Decha revealed that there was another accident at 3.30pm on Saturday when a Toyota Fortuner crashed into a wild elephant which then fled into the forest. That elephant was suspected to be a part of the same five-strong herd that had the other injured elephant. The front part of the Toyota Fortuner was damaged, while the elephant could walk away from the scene. He said this elusive group had two members involved in two separate collisions with vehicles, but as they had been spotted and they seemed to be able to move around, officials had called off the search. Now, another team would keep tabs on them and provide necessary aid.
The chartered van, on a merit-making trip, on Saturday morning hit a wild elephant on Road No 3076 in Chachoengsao’s Sanam Chaikhet district, resulting in the deaths of van driver Somchai Supsamruay, 54, and the front-seat female passenger Yada Saennamwong, 47. Nine other passengers were also injured from the crash.

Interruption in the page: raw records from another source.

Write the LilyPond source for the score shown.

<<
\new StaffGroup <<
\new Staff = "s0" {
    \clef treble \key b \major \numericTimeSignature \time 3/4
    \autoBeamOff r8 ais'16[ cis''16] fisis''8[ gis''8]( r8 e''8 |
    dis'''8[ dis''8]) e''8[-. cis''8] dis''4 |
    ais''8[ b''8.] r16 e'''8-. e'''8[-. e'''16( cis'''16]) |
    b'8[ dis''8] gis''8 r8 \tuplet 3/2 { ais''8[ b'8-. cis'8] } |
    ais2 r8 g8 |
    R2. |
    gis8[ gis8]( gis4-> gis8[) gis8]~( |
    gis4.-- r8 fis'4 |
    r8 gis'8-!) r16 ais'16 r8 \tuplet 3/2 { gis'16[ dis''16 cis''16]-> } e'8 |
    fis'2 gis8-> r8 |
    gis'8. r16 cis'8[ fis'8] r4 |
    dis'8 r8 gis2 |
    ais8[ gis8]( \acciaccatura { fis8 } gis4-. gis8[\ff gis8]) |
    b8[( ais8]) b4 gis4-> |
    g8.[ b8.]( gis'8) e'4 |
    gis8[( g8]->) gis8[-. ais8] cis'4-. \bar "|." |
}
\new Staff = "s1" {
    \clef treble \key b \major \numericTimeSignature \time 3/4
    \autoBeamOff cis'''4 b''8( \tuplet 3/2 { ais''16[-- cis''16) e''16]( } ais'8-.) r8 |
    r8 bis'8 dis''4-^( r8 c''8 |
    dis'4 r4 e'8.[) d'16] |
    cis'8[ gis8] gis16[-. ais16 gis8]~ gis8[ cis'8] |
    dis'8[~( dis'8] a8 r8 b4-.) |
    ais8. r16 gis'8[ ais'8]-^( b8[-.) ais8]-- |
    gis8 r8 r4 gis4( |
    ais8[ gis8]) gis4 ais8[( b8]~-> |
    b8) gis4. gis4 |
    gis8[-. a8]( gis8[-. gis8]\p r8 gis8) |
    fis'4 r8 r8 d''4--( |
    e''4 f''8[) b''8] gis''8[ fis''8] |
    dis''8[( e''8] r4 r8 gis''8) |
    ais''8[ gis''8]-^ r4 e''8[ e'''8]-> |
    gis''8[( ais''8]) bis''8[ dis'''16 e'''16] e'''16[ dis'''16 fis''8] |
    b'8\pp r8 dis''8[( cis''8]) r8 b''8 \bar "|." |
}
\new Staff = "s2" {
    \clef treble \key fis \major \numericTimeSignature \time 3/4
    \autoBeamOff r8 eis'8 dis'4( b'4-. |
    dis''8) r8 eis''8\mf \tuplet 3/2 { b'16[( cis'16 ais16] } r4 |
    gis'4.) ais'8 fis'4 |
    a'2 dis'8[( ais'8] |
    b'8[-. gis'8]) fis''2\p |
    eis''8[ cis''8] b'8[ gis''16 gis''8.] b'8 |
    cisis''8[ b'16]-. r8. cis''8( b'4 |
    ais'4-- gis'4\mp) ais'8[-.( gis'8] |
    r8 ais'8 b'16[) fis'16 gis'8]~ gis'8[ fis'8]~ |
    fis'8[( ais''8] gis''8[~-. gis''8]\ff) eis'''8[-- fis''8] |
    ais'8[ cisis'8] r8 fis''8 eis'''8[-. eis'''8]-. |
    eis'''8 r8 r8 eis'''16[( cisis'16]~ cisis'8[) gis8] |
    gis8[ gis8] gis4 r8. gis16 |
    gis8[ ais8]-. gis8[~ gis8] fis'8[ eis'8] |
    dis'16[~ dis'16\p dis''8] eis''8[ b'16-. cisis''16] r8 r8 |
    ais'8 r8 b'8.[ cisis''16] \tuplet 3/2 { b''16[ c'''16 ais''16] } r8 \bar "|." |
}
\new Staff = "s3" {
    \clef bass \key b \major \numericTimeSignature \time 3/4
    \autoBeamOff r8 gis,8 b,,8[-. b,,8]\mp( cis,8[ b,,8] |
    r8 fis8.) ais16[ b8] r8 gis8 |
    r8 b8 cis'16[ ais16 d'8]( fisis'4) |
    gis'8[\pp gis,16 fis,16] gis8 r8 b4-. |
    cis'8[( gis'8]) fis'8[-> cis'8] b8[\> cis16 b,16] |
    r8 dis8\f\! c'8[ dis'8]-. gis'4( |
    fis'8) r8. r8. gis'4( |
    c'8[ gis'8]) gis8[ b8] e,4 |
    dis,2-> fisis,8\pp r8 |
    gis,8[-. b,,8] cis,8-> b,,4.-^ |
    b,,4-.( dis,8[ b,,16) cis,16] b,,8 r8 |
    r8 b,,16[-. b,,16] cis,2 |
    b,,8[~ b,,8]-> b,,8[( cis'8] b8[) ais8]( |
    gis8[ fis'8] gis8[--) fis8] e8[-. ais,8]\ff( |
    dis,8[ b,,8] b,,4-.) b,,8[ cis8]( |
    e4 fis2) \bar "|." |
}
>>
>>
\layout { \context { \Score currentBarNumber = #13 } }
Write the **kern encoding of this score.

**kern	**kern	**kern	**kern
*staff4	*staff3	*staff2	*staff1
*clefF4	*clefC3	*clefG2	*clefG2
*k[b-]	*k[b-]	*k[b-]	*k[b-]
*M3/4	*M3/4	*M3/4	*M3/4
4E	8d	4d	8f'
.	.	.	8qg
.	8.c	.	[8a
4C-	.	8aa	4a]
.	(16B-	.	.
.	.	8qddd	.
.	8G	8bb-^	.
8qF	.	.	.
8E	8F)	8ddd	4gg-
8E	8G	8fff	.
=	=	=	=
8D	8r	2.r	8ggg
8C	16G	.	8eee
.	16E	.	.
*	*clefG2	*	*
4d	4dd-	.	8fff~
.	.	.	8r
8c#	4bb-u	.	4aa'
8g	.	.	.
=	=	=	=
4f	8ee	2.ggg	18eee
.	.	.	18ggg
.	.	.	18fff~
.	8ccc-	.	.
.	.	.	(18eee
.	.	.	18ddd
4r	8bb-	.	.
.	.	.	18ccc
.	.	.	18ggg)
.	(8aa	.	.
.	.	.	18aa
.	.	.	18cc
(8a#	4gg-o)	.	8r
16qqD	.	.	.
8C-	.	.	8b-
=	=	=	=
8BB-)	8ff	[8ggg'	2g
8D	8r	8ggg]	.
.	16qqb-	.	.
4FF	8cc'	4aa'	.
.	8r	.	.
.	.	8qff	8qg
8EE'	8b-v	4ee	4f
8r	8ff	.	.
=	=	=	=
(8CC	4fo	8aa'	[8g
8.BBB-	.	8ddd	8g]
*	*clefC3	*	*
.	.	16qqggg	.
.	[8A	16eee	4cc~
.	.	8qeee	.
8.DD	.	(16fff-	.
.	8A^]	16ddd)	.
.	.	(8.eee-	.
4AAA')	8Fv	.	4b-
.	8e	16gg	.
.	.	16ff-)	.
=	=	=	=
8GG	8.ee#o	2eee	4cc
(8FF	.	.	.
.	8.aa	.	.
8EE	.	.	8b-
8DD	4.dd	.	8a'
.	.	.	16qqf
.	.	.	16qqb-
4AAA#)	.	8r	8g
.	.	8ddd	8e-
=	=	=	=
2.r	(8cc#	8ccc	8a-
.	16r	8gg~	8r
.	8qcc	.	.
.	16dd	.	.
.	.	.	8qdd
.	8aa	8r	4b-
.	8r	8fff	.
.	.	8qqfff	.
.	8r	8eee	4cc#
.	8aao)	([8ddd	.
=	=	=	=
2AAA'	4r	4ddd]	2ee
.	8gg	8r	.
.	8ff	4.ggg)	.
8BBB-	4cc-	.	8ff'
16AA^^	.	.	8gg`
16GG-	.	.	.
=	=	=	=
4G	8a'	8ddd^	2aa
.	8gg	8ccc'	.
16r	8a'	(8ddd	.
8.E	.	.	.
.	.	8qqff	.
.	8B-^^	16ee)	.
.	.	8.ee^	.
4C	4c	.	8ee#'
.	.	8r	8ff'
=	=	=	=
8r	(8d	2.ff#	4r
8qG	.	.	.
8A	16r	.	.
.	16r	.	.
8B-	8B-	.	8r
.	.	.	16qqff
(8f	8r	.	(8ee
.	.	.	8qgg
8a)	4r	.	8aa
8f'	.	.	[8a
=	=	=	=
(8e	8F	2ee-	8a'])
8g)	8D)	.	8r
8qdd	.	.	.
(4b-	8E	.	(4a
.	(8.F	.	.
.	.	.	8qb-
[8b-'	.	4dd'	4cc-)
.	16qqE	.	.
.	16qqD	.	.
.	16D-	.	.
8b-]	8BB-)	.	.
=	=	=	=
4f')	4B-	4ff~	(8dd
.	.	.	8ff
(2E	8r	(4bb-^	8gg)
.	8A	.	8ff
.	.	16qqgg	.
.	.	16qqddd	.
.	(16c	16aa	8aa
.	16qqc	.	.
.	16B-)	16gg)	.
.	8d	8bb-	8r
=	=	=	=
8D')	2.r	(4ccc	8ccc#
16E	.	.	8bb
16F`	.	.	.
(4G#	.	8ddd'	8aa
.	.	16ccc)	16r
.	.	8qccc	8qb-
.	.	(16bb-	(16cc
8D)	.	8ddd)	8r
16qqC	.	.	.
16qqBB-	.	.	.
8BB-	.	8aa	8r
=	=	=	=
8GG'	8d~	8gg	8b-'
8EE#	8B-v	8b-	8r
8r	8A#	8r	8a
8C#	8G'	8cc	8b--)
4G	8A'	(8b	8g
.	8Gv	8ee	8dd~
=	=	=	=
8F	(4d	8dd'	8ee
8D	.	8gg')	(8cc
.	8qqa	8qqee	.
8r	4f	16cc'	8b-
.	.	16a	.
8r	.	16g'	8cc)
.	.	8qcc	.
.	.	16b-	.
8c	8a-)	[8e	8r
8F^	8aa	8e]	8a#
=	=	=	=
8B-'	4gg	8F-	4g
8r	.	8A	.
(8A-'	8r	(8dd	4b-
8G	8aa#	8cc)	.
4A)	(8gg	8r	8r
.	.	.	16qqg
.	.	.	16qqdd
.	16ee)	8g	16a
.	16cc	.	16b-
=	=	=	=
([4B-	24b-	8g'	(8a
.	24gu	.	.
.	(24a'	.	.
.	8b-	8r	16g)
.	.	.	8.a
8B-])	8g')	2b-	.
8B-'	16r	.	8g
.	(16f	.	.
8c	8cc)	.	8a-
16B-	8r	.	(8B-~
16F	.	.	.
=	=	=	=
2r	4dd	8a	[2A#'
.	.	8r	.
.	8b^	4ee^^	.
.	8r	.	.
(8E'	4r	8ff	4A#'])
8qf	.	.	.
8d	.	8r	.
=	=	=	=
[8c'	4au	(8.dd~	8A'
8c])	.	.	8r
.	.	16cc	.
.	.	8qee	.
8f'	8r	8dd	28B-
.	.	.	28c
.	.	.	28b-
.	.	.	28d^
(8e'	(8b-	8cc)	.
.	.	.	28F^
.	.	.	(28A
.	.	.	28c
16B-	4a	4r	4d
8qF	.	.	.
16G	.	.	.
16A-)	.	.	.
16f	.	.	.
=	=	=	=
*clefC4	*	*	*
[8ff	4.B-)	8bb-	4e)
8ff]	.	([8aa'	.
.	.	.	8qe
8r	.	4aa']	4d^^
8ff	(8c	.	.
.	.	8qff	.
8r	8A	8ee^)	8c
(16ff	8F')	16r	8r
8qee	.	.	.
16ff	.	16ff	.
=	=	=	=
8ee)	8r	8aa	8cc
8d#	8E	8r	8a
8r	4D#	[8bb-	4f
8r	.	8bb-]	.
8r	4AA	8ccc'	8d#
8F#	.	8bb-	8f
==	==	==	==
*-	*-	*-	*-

The wounded elephant left a trail of blood and a toenail and fled into the forest.
Somchai’s van was one of three vans taking 30 people from Chachoengsao’s Tha Trakiab district for merit making to Roi Et province.
Yoo also said that Chachoengsao Governor Rapee Phongbuppakit had presided over a meeting on Saturday of related officials in a bid to solve the issue of vehicles and wild elephants from Forest Industry Organisation’s forest park in Lard Krathing being involved in accidents. As a short-term solution, the Chachoengsao Highway District Office will install some traffic blocks to force cars passing through the forest section to lower their speed and would add more street lights, he said. Next, they would construct speed bumps on the road.
The 10-20 elephants that currently roamed the 19,000-rai Lard Krathing forest park had actually moved from the Ang Rua Nai Wildlife Sanctuary to stay in the area 2-3 years ago. Officials said they would try to drive them back to the sanctuary because the Lard Krathing forest park was located too close to communities.
Local resident Thongsri Hapol, meanwhile, said the road should not be closed, as people needed to use it. He, however, agreed that vehicles passing through this area should slow down especially during foggy periods as elephants that often walk into the road were of the same colour as greyish fog.